SOLVED

Create query from sheet or Pivot Table

Iron Contributor

I have a pivot table, which cannot be turned into a Query. I generated a table off it in another sheet but I cannot turn that table into a Query. Only workaround I found was to create a connection to the file and add the sheet itself as a query but this breaks if I move the file and it requires to save the file and then refresh, many times.

 

Is there any way to add a sheet, not a table, to query connection?

 

In short, I just need to somehow turn a pivot table into a query, or table, and later use the "fill down" function in Power Query to fill the "null" or empty values.

5 Replies

@Ocasio27 

 

Do you not have the raw data that drives the pivot table?

 

You should be able to find it if you cursor on the pivot; this will open the pivot tabs at the top right of the screen and you can then 'change data' to locate the source.

 

or i am missing something?

 

 

best response confirmed by Ocasio27 (Iron Contributor)
Solution

@Ocasio27 

You may use named range and Power Query it.
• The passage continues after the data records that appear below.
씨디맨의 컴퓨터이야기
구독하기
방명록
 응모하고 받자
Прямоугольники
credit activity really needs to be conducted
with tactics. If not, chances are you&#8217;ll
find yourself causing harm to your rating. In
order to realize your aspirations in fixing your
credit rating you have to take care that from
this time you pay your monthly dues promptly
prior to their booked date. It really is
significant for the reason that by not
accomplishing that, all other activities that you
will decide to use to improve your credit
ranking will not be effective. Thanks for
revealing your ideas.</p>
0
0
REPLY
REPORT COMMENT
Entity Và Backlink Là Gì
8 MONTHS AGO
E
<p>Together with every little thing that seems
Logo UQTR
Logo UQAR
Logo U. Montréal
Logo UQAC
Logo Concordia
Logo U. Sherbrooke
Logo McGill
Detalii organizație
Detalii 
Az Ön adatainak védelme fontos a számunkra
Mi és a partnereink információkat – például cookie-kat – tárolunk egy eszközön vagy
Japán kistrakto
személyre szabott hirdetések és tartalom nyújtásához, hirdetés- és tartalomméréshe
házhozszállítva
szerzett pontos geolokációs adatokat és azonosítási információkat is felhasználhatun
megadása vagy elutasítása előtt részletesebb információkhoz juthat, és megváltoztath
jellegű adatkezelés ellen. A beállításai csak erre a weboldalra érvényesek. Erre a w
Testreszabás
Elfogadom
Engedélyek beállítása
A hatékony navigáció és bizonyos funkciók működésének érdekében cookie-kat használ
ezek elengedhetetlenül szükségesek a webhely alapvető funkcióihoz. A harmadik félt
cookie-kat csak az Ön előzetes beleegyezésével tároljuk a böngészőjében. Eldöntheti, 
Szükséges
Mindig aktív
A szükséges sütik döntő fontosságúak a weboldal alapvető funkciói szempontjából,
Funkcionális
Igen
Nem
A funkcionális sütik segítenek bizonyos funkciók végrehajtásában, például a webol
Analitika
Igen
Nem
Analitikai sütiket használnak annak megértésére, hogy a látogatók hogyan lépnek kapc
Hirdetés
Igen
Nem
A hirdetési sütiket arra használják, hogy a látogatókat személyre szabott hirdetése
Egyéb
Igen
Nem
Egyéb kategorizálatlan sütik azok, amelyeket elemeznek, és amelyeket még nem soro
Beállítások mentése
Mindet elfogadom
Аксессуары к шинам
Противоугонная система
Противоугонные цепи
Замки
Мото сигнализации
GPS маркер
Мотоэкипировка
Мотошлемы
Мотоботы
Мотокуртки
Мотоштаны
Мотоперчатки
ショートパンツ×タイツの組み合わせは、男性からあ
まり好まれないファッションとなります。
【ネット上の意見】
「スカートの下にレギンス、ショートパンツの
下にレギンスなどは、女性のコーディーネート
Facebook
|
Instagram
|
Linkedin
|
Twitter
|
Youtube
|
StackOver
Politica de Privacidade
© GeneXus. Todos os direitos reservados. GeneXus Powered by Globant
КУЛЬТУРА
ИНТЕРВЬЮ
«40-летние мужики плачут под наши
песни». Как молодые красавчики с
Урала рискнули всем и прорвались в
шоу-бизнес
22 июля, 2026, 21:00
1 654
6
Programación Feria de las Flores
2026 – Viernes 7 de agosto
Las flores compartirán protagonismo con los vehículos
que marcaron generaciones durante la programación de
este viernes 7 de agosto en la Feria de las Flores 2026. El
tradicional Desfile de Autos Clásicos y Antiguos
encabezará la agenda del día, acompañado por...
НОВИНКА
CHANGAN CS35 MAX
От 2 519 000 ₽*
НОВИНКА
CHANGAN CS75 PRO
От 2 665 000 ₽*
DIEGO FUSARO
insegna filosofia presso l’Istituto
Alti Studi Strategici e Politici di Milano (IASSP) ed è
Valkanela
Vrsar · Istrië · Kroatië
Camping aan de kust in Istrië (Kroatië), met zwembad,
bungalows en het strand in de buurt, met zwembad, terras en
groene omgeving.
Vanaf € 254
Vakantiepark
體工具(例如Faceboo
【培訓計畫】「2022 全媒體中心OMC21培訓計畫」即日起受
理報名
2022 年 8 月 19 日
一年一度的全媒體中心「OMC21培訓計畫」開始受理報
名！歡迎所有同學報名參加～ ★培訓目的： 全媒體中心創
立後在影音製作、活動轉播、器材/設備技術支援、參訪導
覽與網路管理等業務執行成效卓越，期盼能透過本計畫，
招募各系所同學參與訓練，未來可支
For example, select entire sheet, name it as mySheet and query it as

let
    Source = Excel.CurrentWorkbook(){[Name="mySheet"]}[Content]
in
    Source

however much better to narrow the range.

 

In general I'm not sure that's a good idea to transform data from PivotTable with Power Query, perhaps you may receive the same result playing with data model.

@Ocasio27 Hey Friend,

 

If your query is just to fill the null values in pivot then you can click on Go to special in Home tab and with the help of that you can do it.

But before doing this you will have to copy the data from pivot and paste as values in the another sheet and then use go to special....

 

@Sergei Baklan 

 

I get this error. The problem is, there is no table in that sheet

 

Expression.Error: We couldn't find an Excel table named 'mySheeet'.
Details:
mySheet

 

It needs to be in a query in order to modify it and export it to Tableau.

@Ocasio27 

It means you didn't name the range. You could do it directly in name box

image.png

or in Name Manager

image.png

1 best response

Accepted Solutions
best response confirmed by Ocasio27 (Iron Contributor)
Solution

@Ocasio27 

You may use named range and Power Query it. For example, select entire sheet, name it as mySheet and query it as

let
    Source = Excel.CurrentWorkbook(){[Name="mySheet"]}[Content]
in
    Source

however much better to narrow the range.

 

In general I'm not sure that's a good idea to transform data from PivotTable with Power Query, perhaps you may receive the same result playing with data model.